ERIC YOUNG: I'm not going to speculate to why those numbers aren't being produced, and that'll be a matter for government about what numbers are produced and when. The Minister is on the record as saying that he expects the Pfizer numbers to increase next month to again increase over coming months. And again, we expect to see the onshore produced AstraZeneca vaccine also continue to grow. And they're numbers that we're working on for our planning assumptions.

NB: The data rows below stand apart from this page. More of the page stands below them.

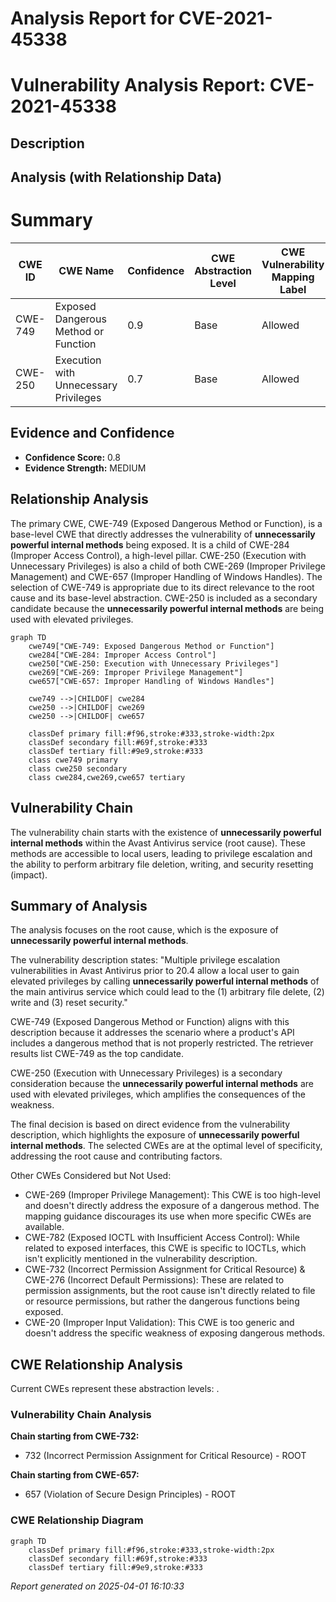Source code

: # Analysis Report for CVE-2021-45338

# Vulnerability Analysis Report: CVE-2021-45338

## Description



## Analysis (with Relationship Data)

# Summary
| CWE ID | CWE Name | Confidence | CWE Abstraction Level | CWE Vulnerability Mapping Label | CWE-Vulnerability Mapping Notes |
|---|---|---|---|---|---|
| CWE-749 | Exposed Dangerous Method or Function | 0.9 | Base | Allowed | Primary CWE |
| CWE-250 | Execution with Unnecessary Privileges | 0.7 | Base | Allowed | Secondary Candidate |

## Evidence and Confidence

*   **Confidence Score:** 0.8
*   **Evidence Strength:** MEDIUM

## Relationship Analysis
The primary CWE, CWE-749 (Exposed Dangerous Method or Function), is a base-level CWE that directly addresses the vulnerability of **unnecessarily powerful internal methods** being exposed. It is a child of CWE-284 (Improper Access Control), a high-level pillar. CWE-250 (Execution with Unnecessary Privileges) is also a child of both CWE-269 (Improper Privilege Management) and CWE-657 (Improper Handling of Windows Handles). The selection of CWE-749 is appropriate due to its direct relevance to the root cause and its base-level abstraction. CWE-250 is included as a secondary candidate because the **unnecessarily powerful internal methods** are being used with elevated privileges.

```mermaid
graph TD
    cwe749["CWE-749: Exposed Dangerous Method or Function"]
    cwe284["CWE-284: Improper Access Control"]
    cwe250["CWE-250: Execution with Unnecessary Privileges"]
    cwe269["CWE-269: Improper Privilege Management"]
    cwe657["CWE-657: Improper Handling of Windows Handles"]

    cwe749 -->|CHILDOF| cwe284
    cwe250 -->|CHILDOF| cwe269
    cwe250 -->|CHILDOF| cwe657

    classDef primary fill:#f96,stroke:#333,stroke-width:2px
    classDef secondary fill:#69f,stroke:#333
    classDef tertiary fill:#9e9,stroke:#333
    class cwe749 primary
    class cwe250 secondary
    class cwe284,cwe269,cwe657 tertiary
```

## Vulnerability Chain
The vulnerability chain starts with the existence of **unnecessarily powerful internal methods** within the Avast Antivirus service (root cause). These methods are accessible to local users, leading to privilege escalation and the ability to perform arbitrary file deletion, writing, and security resetting (impact).

## Summary of Analysis
The analysis focuses on the root cause, which is the exposure of **unnecessarily powerful internal methods**.

The vulnerability description states: "Multiple privilege escalation vulnerabilities in Avast Antivirus prior to 20.4 allow a local user to gain elevated privileges by calling **unnecessarily powerful internal methods** of the main antivirus service which could lead to the (1) arbitrary file delete, (2) write and (3) reset security."

CWE-749 (Exposed Dangerous Method or Function) aligns with this description because it addresses the scenario where a product's API includes a dangerous method that is not properly restricted. The retriever results list CWE-749 as the top candidate.

CWE-250 (Execution with Unnecessary Privileges) is a secondary consideration because the **unnecessarily powerful internal methods** are used with elevated privileges, which amplifies the consequences of the weakness.

The final decision is based on direct evidence from the vulnerability description, which highlights the exposure of **unnecessarily powerful internal methods**. The selected CWEs are at the optimal level of specificity, addressing the root cause and contributing factors.

Other CWEs Considered but Not Used:

*   CWE-269 (Improper Privilege Management): This CWE is too high-level and doesn't directly address the exposure of a dangerous method. The mapping guidance discourages its use when more specific CWEs are available.
*   CWE-782 (Exposed IOCTL with Insufficient Access Control): While related to exposed interfaces, this CWE is specific to IOCTLs, which isn't explicitly mentioned in the vulnerability description.
*   CWE-732 (Incorrect Permission Assignment for Critical Resource) & CWE-276 (Incorrect Default Permissions): These are related to permission assignments, but the root cause isn't directly related to file or resource permissions, but rather the dangerous functions being exposed.
*   CWE-20 (Improper Input Validation): This CWE is too generic and doesn't address the specific weakness of exposing dangerous methods.


## CWE Relationship Analysis

Current CWEs represent these abstraction levels: .


### Vulnerability Chain Analysis

**Chain starting from CWE-732:**
- 732 (Incorrect Permission Assignment for Critical Resource) - ROOT


**Chain starting from CWE-657:**
- 657 (Violation of Secure Design Principles) - ROOT



### CWE Relationship Diagram

```mermaid
graph TD
    classDef primary fill:#f96,stroke:#333,stroke-width:2px
    classDef secondary fill:#69f,stroke:#333
    classDef tertiary fill:#9e9,stroke:#333
```



*Report generated on 2025-04-01 16:10:33*
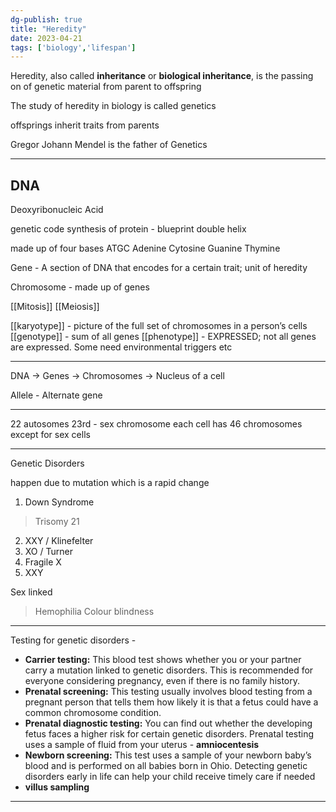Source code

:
 ```yaml
---
dg-publish: true
title: "Heredity"
date: 2023-04-21
tags: ['biology','lifespan']
---
```


Heredity, also called **inheritance** or **biological inheritance**, is the passing on of genetic material from parent to offspring 

The study of heredity in biology is called genetics

offsprings inherit traits from parents

Gregor Johann Mendel is the father of Genetics 

---

## DNA

Deoxyribonucleic Acid

genetic code
synthesis of protein - blueprint
double helix

made up of four bases ATGC 
Adenine Cytosine Guanine Thymine 


Gene - A section of DNA that encodes for a certain trait; unit of heredity

Chromosome - made up of genes

[[Mitosis]]
[[Meiosis]] 

[[karyotype]] - picture of the full set of chromosomes in a person’s cells
[[genotype]] - sum of all genes 
[[phenotype]] - EXPRESSED; not all genes are expressed. Some need environmental triggers etc

---

DNA -> Genes -> Chromosomes -> Nucleus of a cell 
 
Allele - Alternate gene

---

22 autosomes 
23rd - sex chromosome
each cell has 46 chromosomes except for sex cells

---
Genetic Disorders 

happen due to mutation which is a rapid change 


1. Down Syndrome
> Trisomy 21 

2. XXY / Klinefelter
3. XO / Turner
4. Fragile X 
5. XXY 

Sex linked
> Hemophilia
> Colour blindness


---

Testing for genetic disorders - 
-   **Carrier testing:** This blood test shows whether you or your partner carry a mutation linked to genetic disorders. This is recommended for everyone considering pregnancy, even if there is no family history.
-   **Prenatal screening:** This testing usually involves blood testing from a pregnant person that tells them how likely it is that a fetus could have a common chromosome condition.
-   **Prenatal diagnostic testing:** You can find out whether the developing fetus faces a higher risk for certain genetic disorders. Prenatal testing uses a sample of fluid from your uterus - **amniocentesis**
-   **Newborn screening:** This test uses a sample of your newborn baby’s blood and is performed on all babies born in Ohio. Detecting genetic disorders early in life can help your child receive timely care if needed
- **villus sampling**

---

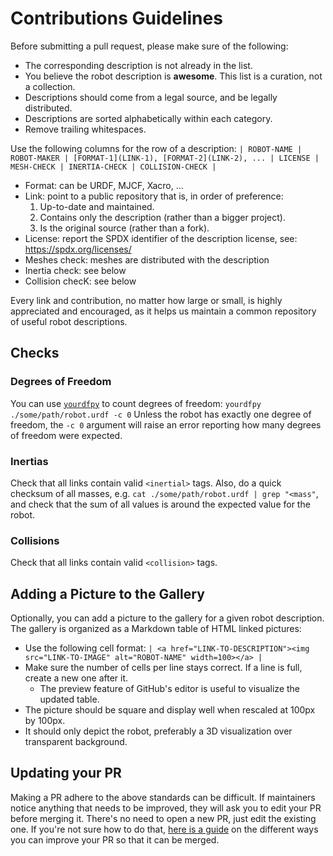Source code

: # Contributions Guidelines

Before submitting a pull request, please make sure of the following:

* The corresponding description is not already in the list.
* You believe the robot description is **awesome**. This list is a curation, not a collection.
* Descriptions should come from a legal source, and be legally distributed.
* Descriptions are sorted alphabetically within each category.
* Remove trailing whitespaces.

Use the following columns for the row of a description: ``| ROBOT-NAME | ROBOT-MAKER | [FORMAT-1](LINK-1), [FORMAT-2](LINK-2), ... | LICENSE | MESH-CHECK | INERTIA-CHECK | COLLISION-CHECK |``

* Format: can be URDF, MJCF, Xacro, ...
* Link: point to a public repository that is, in order of preference:
    1. Up-to-date and maintained.
    2. Contains only the description (rather than a bigger project).
    3. Is the original source (rather than a fork).
* License: report the SPDX identifier of the description license, see: https://spdx.org/licenses/
* Meshes check: meshes are distributed with the description
* Inertia check: see below
* Collision checK: see below

Every link and contribution, no matter how large or small, is highly appreciated and encouraged, as it helps us maintain a common repository of useful robot descriptions.

## Checks

### Degrees of Freedom

You can use [`yourdfpy`](https://github.com/clemense/yourdfpy/) to count degrees of freedom: ``yourdfpy ./some/path/robot.urdf -c 0`` Unless the robot has exactly one degree of freedom, the ``-c 0`` argument will raise an error reporting how many degrees of freedom were expected.

### Inertias

Check that all links contain valid ``<inertial>`` tags. Also, do a quick checksum of all masses, e.g. ``cat ./some/path/robot.urdf | grep "<mass"``, and check that the sum of all values is around the expected value for the robot.

### Collisions

Check that all links contain valid ``<collision>`` tags.

## Adding a Picture to the Gallery

Optionally, you can add a picture to the gallery for a given robot description. The gallery is organized as a Markdown table of HTML linked pictures:

* Use the following cell format: ``| <a href="LINK-TO-DESCRIPTION"><img src="LINK-TO-IMAGE" alt="ROBOT-NAME" width=100></a> |``
* Make sure the number of cells per line stays correct. If a line is full, create a new one after it.
    * The preview feature of GitHub's editor is useful to visualize the updated table.
* The picture should be square and display well when rescaled at 100px by 100px.
* It should only depict the robot, preferably a 3D visualization over transparent background.

## Updating your PR

Making a PR adhere to the above standards can be difficult. If maintainers notice anything that needs to be improved, they will ask you to edit your PR before merging it. There's no need to open a new PR, just edit the existing one. If you're not sure how to do that, [here is a guide](https://github.com/RichardLitt/knowledge/blob/master/github/amending-a-commit-guide.md) on the different ways you can improve your PR so that it can be merged.

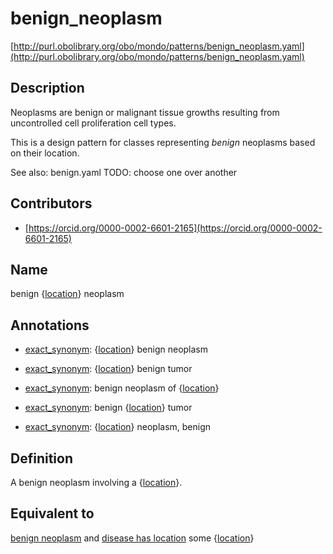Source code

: # benign_neoplasm 

[http://purl.obolibrary.org/obo/mondo/patterns/benign_neoplasm.yaml](http://purl.obolibrary.org/obo/mondo/patterns/benign_neoplasm.yaml)
## Description 



Neoplasms are benign or malignant tissue growths resulting from uncontrolled cell proliferation cell types.

This is a design pattern for classes representing *benign* neoplasms based on their location.

See also: benign.yaml TODO: choose one over another
## Contributors 
* [https://orcid.org/0000-0002-6601-2165](https://orcid.org/0000-0002-6601-2165) 
## Name 

benign {[location](http://www.w3.org/2002/07/owl#Thing)} neoplasm

## Annotations 

* [exact_synonym](http://www.geneontology.org/formats/oboInOwl#hasExactSynonym): {[location](http://www.w3.org/2002/07/owl#Thing)} benign neoplasm

* [exact_synonym](http://www.geneontology.org/formats/oboInOwl#hasExactSynonym): {[location](http://www.w3.org/2002/07/owl#Thing)} benign tumor

* [exact_synonym](http://www.geneontology.org/formats/oboInOwl#hasExactSynonym): benign neoplasm of {[location](http://www.w3.org/2002/07/owl#Thing)}

* [exact_synonym](http://www.geneontology.org/formats/oboInOwl#hasExactSynonym): benign {[location](http://www.w3.org/2002/07/owl#Thing)} tumor

* [exact_synonym](http://www.geneontology.org/formats/oboInOwl#hasExactSynonym): {[location](http://www.w3.org/2002/07/owl#Thing)} neoplasm, benign

## Definition 

A benign neoplasm involving a {[location](http://www.w3.org/2002/07/owl#Thing)}.

## Equivalent to 

[benign neoplasm](http://purl.obolibrary.org/obo/MONDO_0005165) and [disease has location](http://purl.obolibrary.org/obo/RO_0004026) some {[location](http://www.w3.org/2002/07/owl#Thing)}

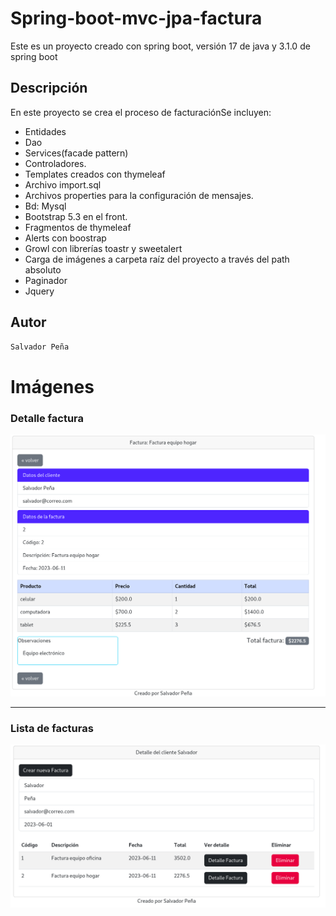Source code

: # Spring-boot-mvc-jpa-factura

Este es un proyecto creado con spring boot, versión 17 de java y 3.1.0 de spring boot

## Descripción

En este proyecto se crea el proceso de facturaciónSe incluyen:
- Entidades
- Dao
- Services(facade pattern) 
- Controladores. 
- Templates creados con thymeleaf
- Archivo import.sql 
- Archivos properties para la configuración de mensajes.  
- Bd: Mysql
- Bootstrap 5.3 en el front.
- Fragmentos de thymeleaf
- Alerts con boostrap
- Growl con librerías toastr y sweetalert
- Carga de imágenes a carpeta raíz del proyecto a través del path absoluto
- Paginador
- Jquery

## Autor

```html
Salvador Peña
```
# Imágenes
### Detalle factura
![Lista clientes](/imagenes_readme/5.png)
*** 
### Lista de facturas
![Editar clientes](/imagenes_readme/6.png)
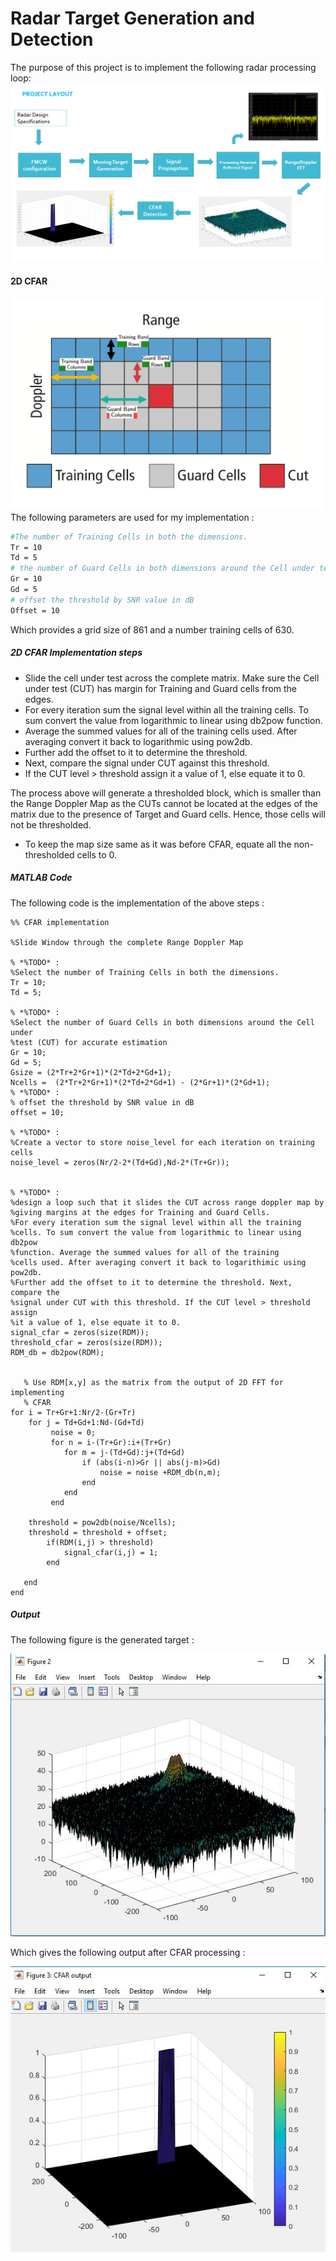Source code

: # Radar Target Generation and Detection

The purpose of this project is to implement the following radar processing loop: 
![alt text](project.png "Radar Target Generation and Detection")

#### 2D CFAR

![alt text](cfar.png "2D CFAR")
The following parameters are used for my implementation :

```sh
#The number of Training Cells in both the dimensions.
Tr = 10
Td = 5
# the number of Guard Cells in both dimensions around the Cell under test (CUT) for accurate estimation
Gr = 10
Gd = 5
# offset the threshold by SNR value in dB
Offset = 10
```

Which provides a grid size of 861 and a number training cells of 630. 

##### 2D CFAR Implementation steps
- Slide the cell under test across the complete matrix. Make sure the Cell under test (CUT) has margin for Training and Guard cells from the edges.
- For every iteration sum the signal level within all the training cells. To sum convert the value from logarithmic to linear using db2pow function.
- Average the summed values for all of the training cells used. After averaging convert it back to logarithmic using pow2db.
- Further add the offset to it to determine the threshold.
- Next, compare the signal under CUT against this threshold.
- If the CUT level > threshold assign it a value of 1, else equate it to 0.

The process above will generate a thresholded block, which is smaller than the Range Doppler Map as the CUTs cannot be located at the edges of the matrix due to the presence of Target and Guard cells. Hence, those cells will not be thresholded.

- To keep the map size same as it was before CFAR, equate all the non-thresholded cells to 0.

##### MATLAB Code 

    
The following code is the implementation of the above steps :
```
%% CFAR implementation

%Slide Window through the complete Range Doppler Map

% *%TODO* :
%Select the number of Training Cells in both the dimensions.
Tr = 10;
Td = 5;

% *%TODO* :
%Select the number of Guard Cells in both dimensions around the Cell under 
%test (CUT) for accurate estimation
Gr = 10;
Gd = 5;
Gsize = (2*Tr+2*Gr+1)*(2*Td+2*Gd+1);
Ncells =  (2*Tr+2*Gr+1)*(2*Td+2*Gd+1) - (2*Gr+1)*(2*Gd+1);
% *%TODO* :
% offset the threshold by SNR value in dB
offset = 10;

% *%TODO* :
%Create a vector to store noise_level for each iteration on training cells
noise_level = zeros(Nr/2-2*(Td+Gd),Nd-2*(Tr+Gr));


% *%TODO* :
%design a loop such that it slides the CUT across range doppler map by
%giving margins at the edges for Training and Guard Cells.
%For every iteration sum the signal level within all the training
%cells. To sum convert the value from logarithmic to linear using db2pow
%function. Average the summed values for all of the training
%cells used. After averaging convert it back to logarithimic using pow2db.
%Further add the offset to it to determine the threshold. Next, compare the
%signal under CUT with this threshold. If the CUT level > threshold assign
%it a value of 1, else equate it to 0.
signal_cfar = zeros(size(RDM));
threshold_cfar = zeros(size(RDM));
RDM_db = db2pow(RDM);


   % Use RDM[x,y] as the matrix from the output of 2D FFT for implementing
   % CFAR
for i = Tr+Gr+1:Nr/2-(Gr+Tr)
    for j = Td+Gd+1:Nd-(Gd+Td)
         noise = 0;
         for n = i-(Tr+Gr):i+(Tr+Gr)
            for m = j-(Td+Gd):j+(Td+Gd)              
                if (abs(i-n)>Gr || abs(j-m)>Gd)
                    noise = noise +RDM_db(n,m);
                end
            end
         end
    
    threshold = pow2db(noise/Ncells);
    threshold = threshold + offset;
        if(RDM(i,j) > threshold)
            signal_cfar(i,j) = 1;
        end

   end
end
```

##### Output 

The following figure is the generated target : 

![alt text](target.JPG "Target")

Which gives the following output after CFAR processing :

![alt text](cfar_output.JPG "2D CFAR output")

QUESTION: And just on capacity building. When you look at the role of GPs, they've delivered more vaccines in a month than the rest of the system at the moment has delivered over nine weeks. Is there any sense that we will be able to lift the capacity in that existing state based clinics or the Commonwealth run respiratory clinics going forward, or do you foresee that as they complete Phase 1A, that their role will actually become reduced and we will shift focus to GPs and then to pharmacists?
ERIC YOUNG: There's an important ongoing role for the states and territories and all Commonwealth vaccination sites. We have yet to reach capacity in either. And we'll continue to start seeing some of that capacity reached over the coming months as we can provide them with more support.
QUESTION: And if I can Professor McMillan, the Commonwealth is reporting second dose visits for aged care and disability care. But we are completely in the dark on the second doses in other aspects of Phase 1A that's not published. Do you understand why that reason might be? Are the states working toward that data? I know with AstraZeneca, obviously there's 12 weeks that haven't started, but with the Pfizer doses that have been administered outside aged care and disability care, when can we expect to get second dose information?
ALISON MCMILLAN: I'm probably going to go back to Eric, because he's the numbers man.
as we have throughout the pandemic, the Commonwealth is working in very close partnership with the states and territories. There's been agreement at every stage as to what numbers are provided publicly. And the agreement for National Cabinet was to provide those numbers that you see on the website every single day. And until it's a different decision by National Cabinet, those are the numbers that we'll continue to report on.
ALISON MCMILLAN: Okay. Thank you for your time. And thank you to Linda for the help in the Auslan translation today.